I also took a lead from the US community-funded journalism project, Spot Us, which seeks to address conflicts of interest by ensuring that no single sponsor can fund more than 20 per cent of a story. In a similar vein, I thought it better to have several organisations putting in a relatively small amount than to have only one or two involved, which might be more likely to engender a sense of ownership.

But I am certainly not claiming to be free of conflicts of interest or biases – as the project itself demonstrates.

This article (abstract is free, the full article is not) in the Medical Journal of Australia outlines some the background to the CHAMP project, including how it began as an informal collaboration between journalism and public health, with one aim being to influence the public debate around health issues, particularly to increase the focus on traditionally under-reported and under-served areas such as Indigenous health, and rural and remote health.

It has also sought to encourage public health minded people to engage in debate, and generally to stir the pot.

So Croakey and CHAMP have never been “straight journalism”, whatever that means. The project has set out to engender a different type of health debate to that occurring in the mainstream headlines.

It comes with an agenda, part of which is to promote open, pluralistic debate.

CHAMP now has more than 180 members. who have contributed hundreds of articles to the Crikey bulletin, as well as to posts and discussions at Croakey. These have reflected different opinions, views and interpretations of evidence – but generally come within a framework of concern for public health.

Other outcomes of the project include the Croakey Register of Unreleased Documents, the Crikey Register of Influence, and Professor Guy Maddern’s Diary of a Surgeon.
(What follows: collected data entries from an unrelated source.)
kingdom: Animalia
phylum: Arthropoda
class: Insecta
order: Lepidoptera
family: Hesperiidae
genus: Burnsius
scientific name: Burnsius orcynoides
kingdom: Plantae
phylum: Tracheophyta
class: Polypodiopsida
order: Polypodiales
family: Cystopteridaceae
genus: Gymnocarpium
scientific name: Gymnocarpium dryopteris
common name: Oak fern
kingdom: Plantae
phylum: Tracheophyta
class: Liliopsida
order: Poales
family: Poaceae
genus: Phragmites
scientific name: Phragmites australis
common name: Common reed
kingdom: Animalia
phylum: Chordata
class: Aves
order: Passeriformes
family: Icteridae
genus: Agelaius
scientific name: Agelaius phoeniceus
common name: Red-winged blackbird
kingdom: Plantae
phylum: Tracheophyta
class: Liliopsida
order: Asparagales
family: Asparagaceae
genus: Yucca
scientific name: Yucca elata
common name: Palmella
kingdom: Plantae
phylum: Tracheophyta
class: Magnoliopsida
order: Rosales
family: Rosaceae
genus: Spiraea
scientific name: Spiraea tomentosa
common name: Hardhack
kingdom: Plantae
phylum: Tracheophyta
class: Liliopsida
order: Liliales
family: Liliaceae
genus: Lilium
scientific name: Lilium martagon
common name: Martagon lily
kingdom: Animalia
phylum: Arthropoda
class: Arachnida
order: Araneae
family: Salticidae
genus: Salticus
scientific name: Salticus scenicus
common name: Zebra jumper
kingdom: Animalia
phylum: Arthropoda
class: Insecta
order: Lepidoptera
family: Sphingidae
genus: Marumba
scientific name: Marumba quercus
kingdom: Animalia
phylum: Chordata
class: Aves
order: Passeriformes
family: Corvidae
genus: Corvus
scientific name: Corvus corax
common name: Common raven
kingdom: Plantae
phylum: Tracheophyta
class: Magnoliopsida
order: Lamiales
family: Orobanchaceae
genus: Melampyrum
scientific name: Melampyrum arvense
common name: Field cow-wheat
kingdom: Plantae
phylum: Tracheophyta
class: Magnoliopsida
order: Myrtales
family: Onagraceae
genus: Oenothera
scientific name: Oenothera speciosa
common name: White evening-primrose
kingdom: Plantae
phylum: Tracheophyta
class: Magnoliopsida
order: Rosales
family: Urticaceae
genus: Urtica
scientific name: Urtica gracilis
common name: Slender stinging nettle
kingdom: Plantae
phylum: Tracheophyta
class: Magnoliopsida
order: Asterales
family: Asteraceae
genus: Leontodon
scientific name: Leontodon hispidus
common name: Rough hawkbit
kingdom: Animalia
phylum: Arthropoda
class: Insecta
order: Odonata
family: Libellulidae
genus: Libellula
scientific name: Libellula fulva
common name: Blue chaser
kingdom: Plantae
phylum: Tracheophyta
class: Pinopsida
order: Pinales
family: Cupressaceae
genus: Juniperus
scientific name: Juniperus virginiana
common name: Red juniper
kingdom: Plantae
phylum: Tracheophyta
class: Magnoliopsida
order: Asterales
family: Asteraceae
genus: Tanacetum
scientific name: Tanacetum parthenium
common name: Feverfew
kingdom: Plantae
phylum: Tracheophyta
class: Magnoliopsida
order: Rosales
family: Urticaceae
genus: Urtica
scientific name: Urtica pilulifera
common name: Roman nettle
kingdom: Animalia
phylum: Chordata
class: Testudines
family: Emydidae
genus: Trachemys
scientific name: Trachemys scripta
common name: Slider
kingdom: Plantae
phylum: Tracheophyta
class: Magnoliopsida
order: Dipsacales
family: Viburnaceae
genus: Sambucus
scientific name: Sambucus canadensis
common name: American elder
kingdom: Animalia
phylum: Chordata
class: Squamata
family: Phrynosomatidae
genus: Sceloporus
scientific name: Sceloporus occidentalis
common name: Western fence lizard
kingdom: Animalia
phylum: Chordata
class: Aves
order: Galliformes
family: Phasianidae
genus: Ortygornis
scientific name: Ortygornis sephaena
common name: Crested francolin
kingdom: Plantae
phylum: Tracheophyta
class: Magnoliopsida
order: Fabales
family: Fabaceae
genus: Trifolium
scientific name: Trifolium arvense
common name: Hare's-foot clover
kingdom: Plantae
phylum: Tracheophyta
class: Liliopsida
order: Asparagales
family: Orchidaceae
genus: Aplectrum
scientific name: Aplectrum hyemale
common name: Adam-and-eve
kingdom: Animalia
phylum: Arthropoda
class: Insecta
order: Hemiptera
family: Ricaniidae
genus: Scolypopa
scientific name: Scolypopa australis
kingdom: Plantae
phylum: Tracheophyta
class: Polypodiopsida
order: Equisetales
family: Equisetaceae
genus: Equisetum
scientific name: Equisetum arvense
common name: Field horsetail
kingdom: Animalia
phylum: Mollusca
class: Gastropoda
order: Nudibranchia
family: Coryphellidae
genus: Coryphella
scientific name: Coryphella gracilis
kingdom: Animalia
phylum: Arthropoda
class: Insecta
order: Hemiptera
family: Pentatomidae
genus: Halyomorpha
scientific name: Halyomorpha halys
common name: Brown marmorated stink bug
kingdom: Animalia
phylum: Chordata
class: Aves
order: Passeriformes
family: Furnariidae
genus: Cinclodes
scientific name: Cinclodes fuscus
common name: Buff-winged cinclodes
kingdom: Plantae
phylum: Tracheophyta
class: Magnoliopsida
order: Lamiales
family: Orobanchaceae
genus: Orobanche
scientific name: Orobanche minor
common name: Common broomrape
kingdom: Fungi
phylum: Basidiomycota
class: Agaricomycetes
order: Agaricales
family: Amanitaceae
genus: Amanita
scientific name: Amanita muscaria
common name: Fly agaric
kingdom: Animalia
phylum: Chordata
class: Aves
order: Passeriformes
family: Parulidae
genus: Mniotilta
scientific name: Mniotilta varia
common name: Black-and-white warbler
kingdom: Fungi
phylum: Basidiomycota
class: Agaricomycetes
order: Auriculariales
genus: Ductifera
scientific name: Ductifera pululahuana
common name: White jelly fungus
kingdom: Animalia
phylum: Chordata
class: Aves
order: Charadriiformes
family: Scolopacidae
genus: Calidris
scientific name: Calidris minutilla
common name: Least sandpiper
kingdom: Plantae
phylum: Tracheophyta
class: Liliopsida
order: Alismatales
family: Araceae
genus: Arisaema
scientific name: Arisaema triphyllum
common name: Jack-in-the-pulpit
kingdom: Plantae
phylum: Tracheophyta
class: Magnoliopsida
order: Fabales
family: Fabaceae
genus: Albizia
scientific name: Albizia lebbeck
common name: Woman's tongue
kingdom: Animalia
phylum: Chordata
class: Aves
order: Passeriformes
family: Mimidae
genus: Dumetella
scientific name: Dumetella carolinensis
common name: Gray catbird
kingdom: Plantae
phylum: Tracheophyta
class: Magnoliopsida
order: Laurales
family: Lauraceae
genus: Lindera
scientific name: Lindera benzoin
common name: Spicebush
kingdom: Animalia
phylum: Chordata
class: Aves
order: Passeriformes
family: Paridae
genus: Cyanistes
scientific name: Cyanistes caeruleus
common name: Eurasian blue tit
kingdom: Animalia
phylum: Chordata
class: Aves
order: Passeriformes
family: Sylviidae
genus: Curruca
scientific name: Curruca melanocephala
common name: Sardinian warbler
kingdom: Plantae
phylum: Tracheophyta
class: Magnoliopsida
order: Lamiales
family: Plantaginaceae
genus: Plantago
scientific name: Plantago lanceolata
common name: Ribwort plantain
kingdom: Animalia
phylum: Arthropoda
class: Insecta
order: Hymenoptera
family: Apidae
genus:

Coincidentally, the Medical Journal of Australia has just published this article (abstract free, pay for full), in which my fellow Crikey blogger Margaret Simons and I look at the implications for public health of the transition from mass media to “masses of media”.

This was written before the Crikey chop came down on Croakey, so its focus on philanthropic funding of public health journalism has since taken on a new personal relevance.

We conclude in the article that: “The new media revolution is underway, but it will be some time until its impact upon the health of our societies and populations is fully understood”.

Meanwhile, Croakey and CHAMP will continue as an experiment that crosses the boundaries of both new media and public health.